Dividing assets and liabilities in divorce involves many difficult decisions. In Connecticut, courts allocate marital property under the principle of equitable distribution. That does not necessarily mean that assets and liabilities are divided between the parties in a 50-50 even split. What the judge may find fair and equitable may vary substantially based upon the individual facts and circumstances of each case.
In preparing for a property division dispute, and certainly throughout the process, it is important for an individual to look at the entire picture to help to avoid unintended surprises. Many individuals understand that transfers of property between spouses incident to divorce generally do not trigger immediate tax obligations under Internal Revenue Service rules. However, it is critical to work with an experienced lawyer to fully understand the potential tax implications of the various assets in a diversified and substantial marital estate to make reasoned decisions concerning the division of property.
Capital Gains And Property Division Results
An important tax consequence that can help you to analyze value involves evaluating potential capital gains and loss rules as applied to different marital assets. It is often tempting for individuals to focus solely on the current market value of assets in setting forth goals for resolving property division issues.

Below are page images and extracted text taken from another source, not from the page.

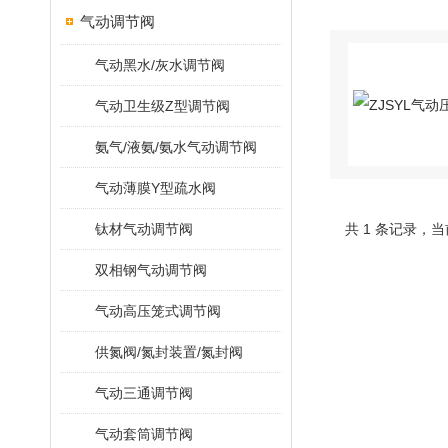
气动调节阀
气动黑水/灰水调节阀
气动卫生级Z型调节阀
氨气/液氨/氨水气动调节阀
气动薄膜Y型疏水阀
钛材气动调节阀
共 1 条记录，当
双相钢气动调节阀
气动高压笼式调节阀
供氮阀/氮封装置/氮封阀
气动三通调节阀
气动套筒调节阀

In divorce, the individual who is awarded the asset retains the pre-divorce cost basis of the asset. In other words, the market value of the asset at the time of the divorce does not modify the original or adjusted cost basis. The lack of immediate tax consequence in the transfer of title to property in divorce may make it difficult to consider potential tax liabilities when comparing two assets that seem to have the same fair market value today.
If the cost basis of one of the assets is low, while the cost basis of the second asset is relatively higher, the potential capital gains obligations will differ between the assets if you choose to sell, liquidate or otherwise dispose of the assets in the near future. If multiplied across many assets, the capital gains obligations may lead to high expenses for an individual—diluting the overall fairness of the property division plan. Analyzing these issues at the outset may help you in setting goals and in determining what assets to pursue to protect your future stability.
Market Forces Are Also A Factor
Clearly, there is no bulletproof formula for determining the future value of all assets in your marital estate. Appreciation or declines in market values can vary greatly between differing assets—and the investments remain subject to market risk, legislative risk, political risk and other factors for those investments that are held on a long-term basis. However, understanding the interplay of cost basis and current market value may provide you with a better insight into overall values of assets in the marital estate.